TRAINS AND TORNADOS

Here’s an interesting article.

http://www.islandnet.com/~see/weather/history/tornadotrains.htm

http://www.islandnet.com/~see/weather/history/tornadotrains.htm

Thanks for the link. This forum doesn’t properly activate a link when using Safari.

Interesting item. UP RR had a tornado hit a train at Buffalo Creek NE in May 2005. Derailed about 15 intermodal units.

BNSF has had straight line winds derail a number of trains. This year, they had one at Luverne, ND and in the past few years also had units blown over on the Transcon in Oklahoma and on one of their bridges in MT. The Montana situation is owed to winds funnelling down a valley which increases velocity.

A little while back I was the UP Harriman Dispatch Center and was watching the screen for the Iowa dispatcher. On the Kate Shelley Bridge near Boone/Ames, IA, there is a wind-speed display visible to the dispatcher. I believe that they’ve similarly had intermodal train(s) blown off the bridge.
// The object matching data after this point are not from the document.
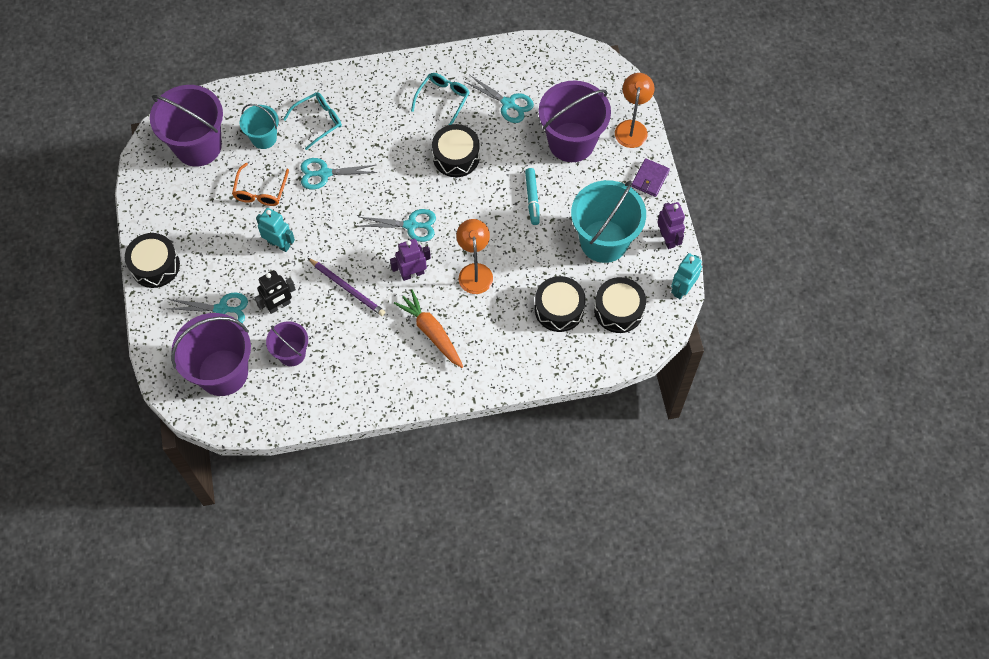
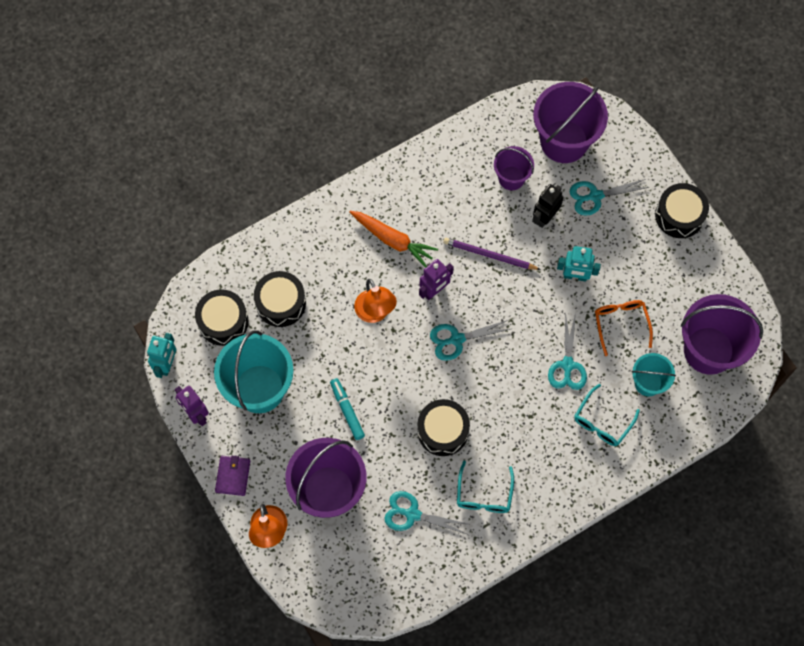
camera: 160 degrees right, 5 degrees up
turquoise scissors [300,158,377,190] -> turquoise scissors turned 120 degrees clockwise [548,312,587,390]

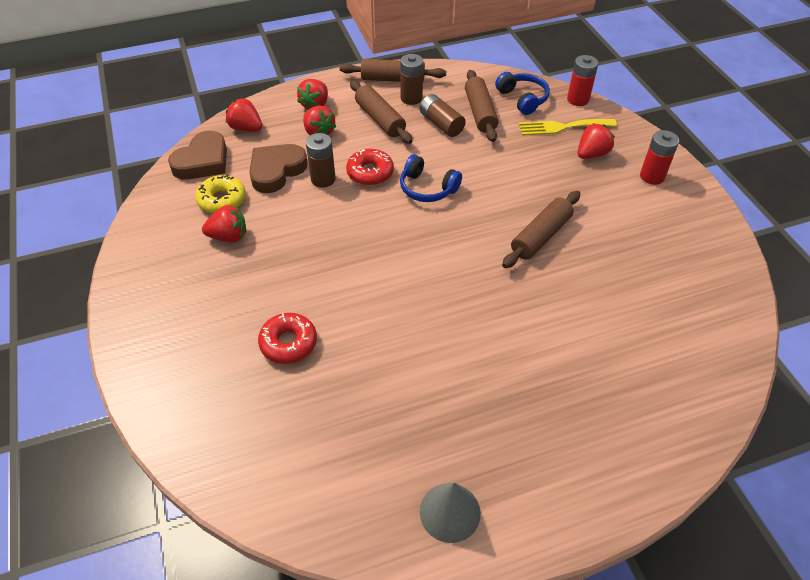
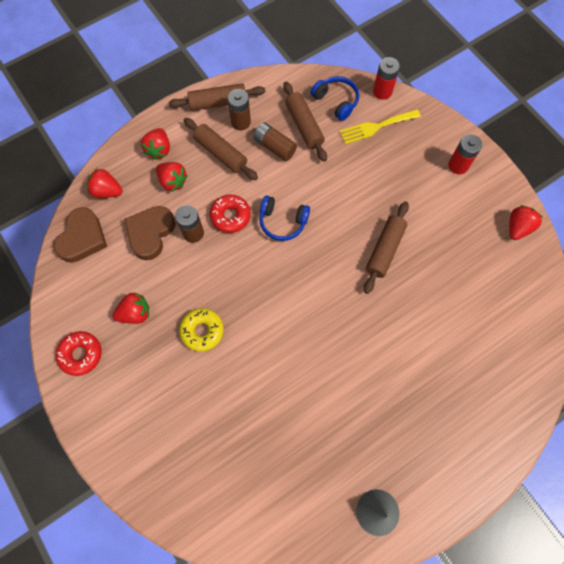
camera: 15 degrees left, 20 degrees up
yellow donut [195,175,246,214] -> yellow donut moved to [179,308,224,352]
red donut [258,313,317,364] -> red donut moved to [56,331,102,376]
red strawberry [578,123,615,159] -> red strawberry moved to [509,205,543,240]

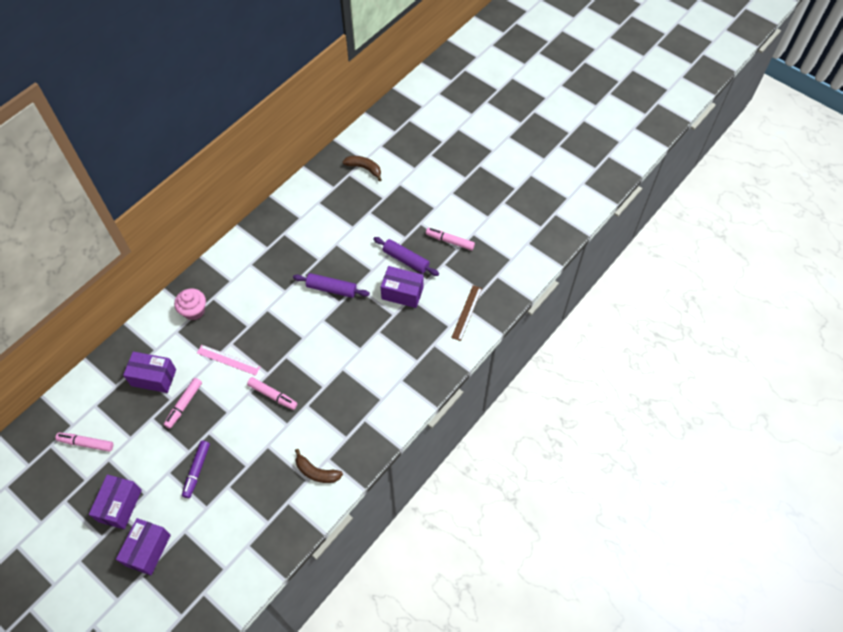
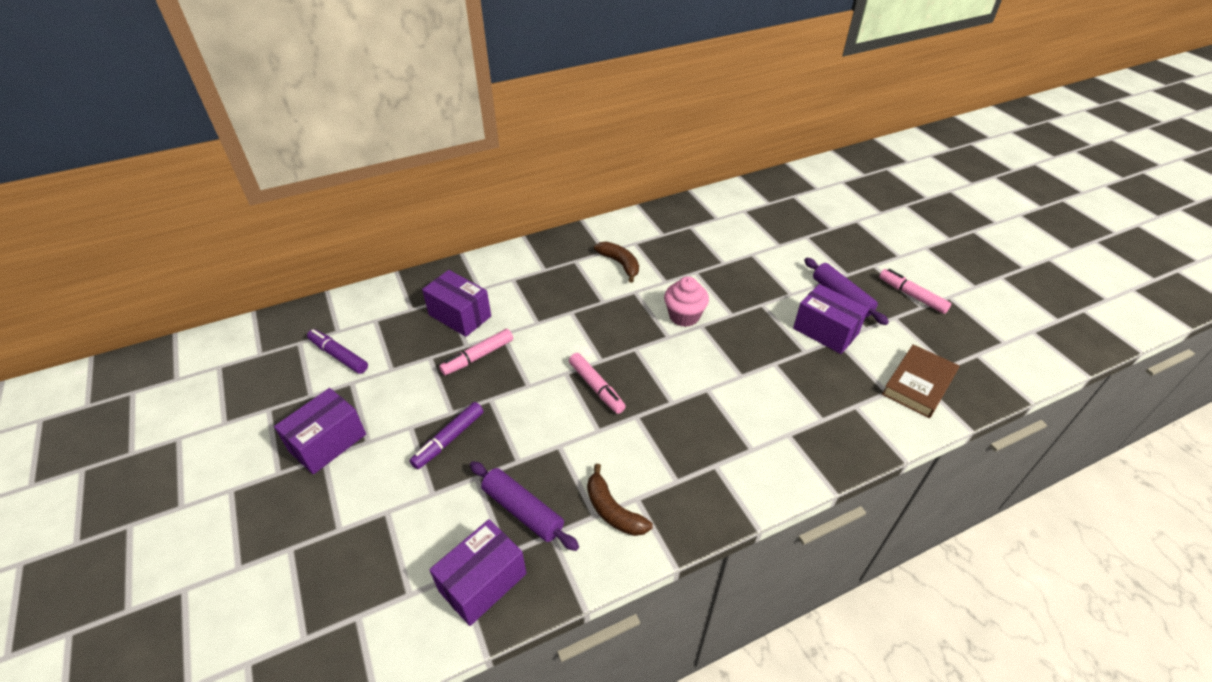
camera: 25 degrees right, 15 degrees down
pink marker [55,433,113,452] -> purple marker [307,329,368,374]
purple box [116,518,171,575] -> purple box moved to [429,519,527,626]
pink cupcake [174,288,206,320] -> pink cupcake moved to [664,276,709,327]
pink ruler [197,345,260,376] -> none
purple rolling pin [293,273,370,298] -> purple rolling pin moved to [470,461,579,551]
brown banana [343,156,382,181] -> brown banana moved to [594,241,639,283]
brown ruler [451,285,482,341] -> brown book [882,344,959,418]

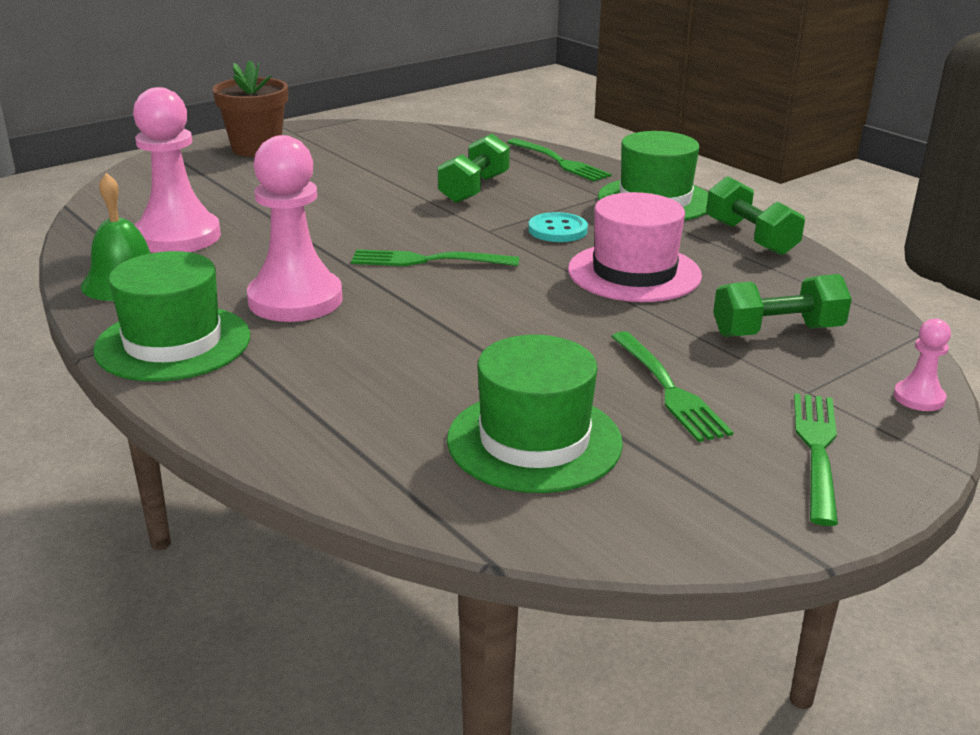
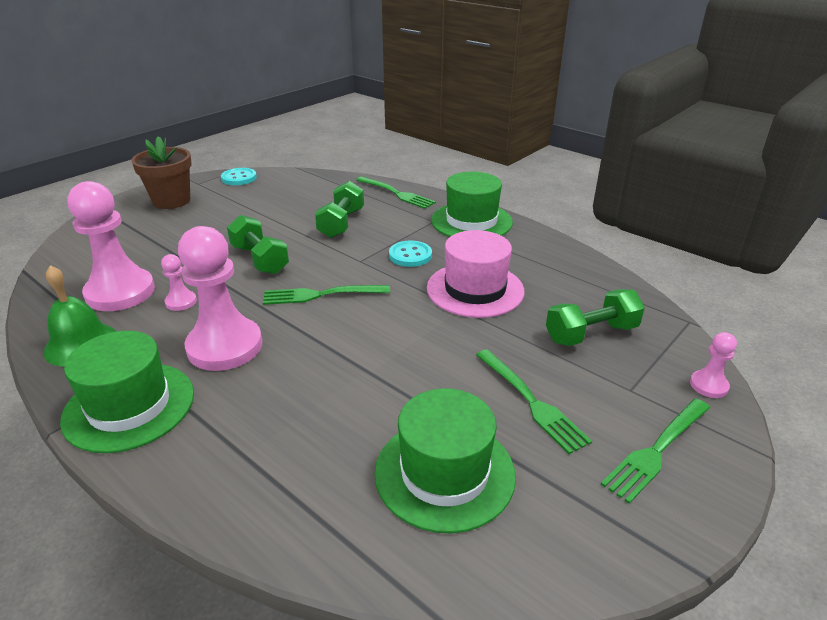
camera: 10 degrees left, 5 degrees up
green dumbbell [706,176,805,255] -> green dumbbell moved to [227,215,289,274]
green fork [794,393,838,526] -> green fork turned 135 degrees counterclockwise [601,398,710,504]
none -> pink pawn [161,254,197,311]
none -> turquoise button [221,168,257,185]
I seem to recall an APL stack train that ended up down in the river valley below the bridge.

Kansas is tornado alley and in a couple months we will be in the heart of the severe season which i can easily do without. Interesting tidbit on the subject, about 15-20 yrs ago I watched a northbound Santa Fe pass through Wichita. At about the sametime on my am car radio, a tornado warning was issued to Harvey County, the next county about 15 miles north. A little cloud developed, but never amounted to anything. While listening in on the SF on the scanner, never once was the train crew told by either the dispatcher or Newton yard about possible bad weather. Of course that was back in the “old days” of the 1980’s when doppler radar and such was still in the testing faze.